La lógica del gobierno estadounidense es clara:
si Irán pierde capacidad de presión sobre el comercio energético global, Washington recupera margen político y económico para negociar desde una posición de fuerza.
Irán endurece sus exigencias
Esmaeil Baghaei respondió a las declaraciones de Trump defendiendo las condiciones planteadas por Teherán.
Entre las principales exigencias iraníes destacan:
- el levantamiento de sanciones,
- la liberación de activos congelados,
- garantías de seguridad regional,
- y mantener influencia estratégica sobre el estrecho de Ormuz y Líbano.
“Nuestra demanda es legítima”, afirmó Baghaei, quien acusó a Estados Unidos de mantener un “bloqueo” y ejercer “piratería” financiera contra Irán.
Reunión de seguridad en la Casa Blanca antes del viaje
Antes de partir rumbo a Beijing, Trump encabezó una reunión privada con su equipo de seguridad nacional.
Entre los asistentes estuvieron:
- JD Vance
- Marco Rubio
- Steve Witkoff
- Pete Hegseth
- Dan Caine
Según versiones cercanas al encuentro, Trump analiza tres posibles caminos:
- mantener abierta la vía diplomática,
- forzar militarmente la liberación de Ormuz,
- o atacar instalaciones estratégicas iraníes.
China, actor silencioso en la crisis
La reunión con Xi Jinping también será determinante.
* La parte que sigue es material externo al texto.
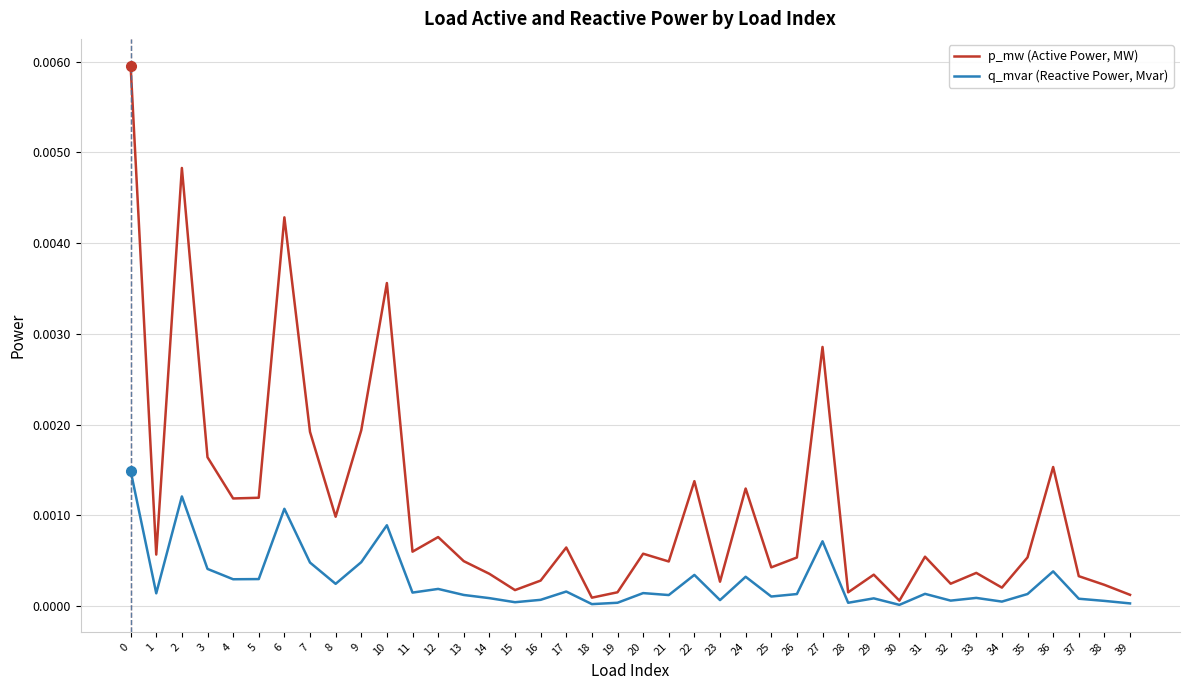

List the series in order of their peak value, highest first.

p_mw (Active Power, MW), q_mvar (Reactive Power, Mvar)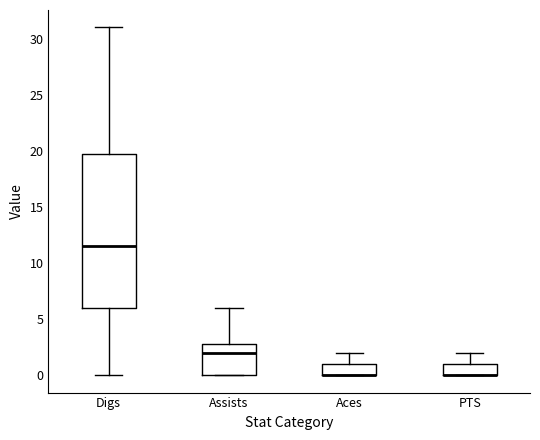

Comparing the boxes themselves (not the whiskers), which one is the tallest?

Digs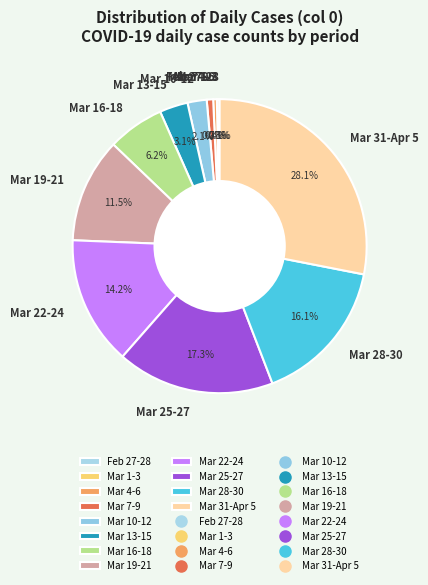

What is the largest slice in the pie chart?

Mar 31-Apr 5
China mantiene vínculos económicos y energéticos con Irán y es uno de los principales compradores de petróleo iraní pese a las sanciones occidentales.
Washington considera que Beijing juega un doble papel:
por un lado busca estabilidad comercial global, pero al mismo tiempo sostiene políticamente al régimen iraní como contrapeso estratégico frente a Estados Unidos.
Aunque la Casa Blanca no espera un cambio radical en la posición china, Trump intentará medir hasta dónde está dispuesto a llegar Xi para proteger a Teherán.
La presión política también pesa en Washington
El conflicto ya comenzó a impactar dentro de Estados Unidos.
El aumento del precio del combustible y la incertidumbre económica afectan la imagen pública de Trump a pocos meses de las elecciones legislativas de medio término.
Por eso, el presidente estadounidense busca una salida que combine:
- control energético,
- presión militar,
- estabilidad económica,
- y una eventual negociación nuclear.
La decisión final podría conocerse apenas Trump regrese de China.
Y todo indica que el futuro inmediato del conflicto no se definirá en Teherán ni en Washington, sino en las aguas del estrecho de Ormuz.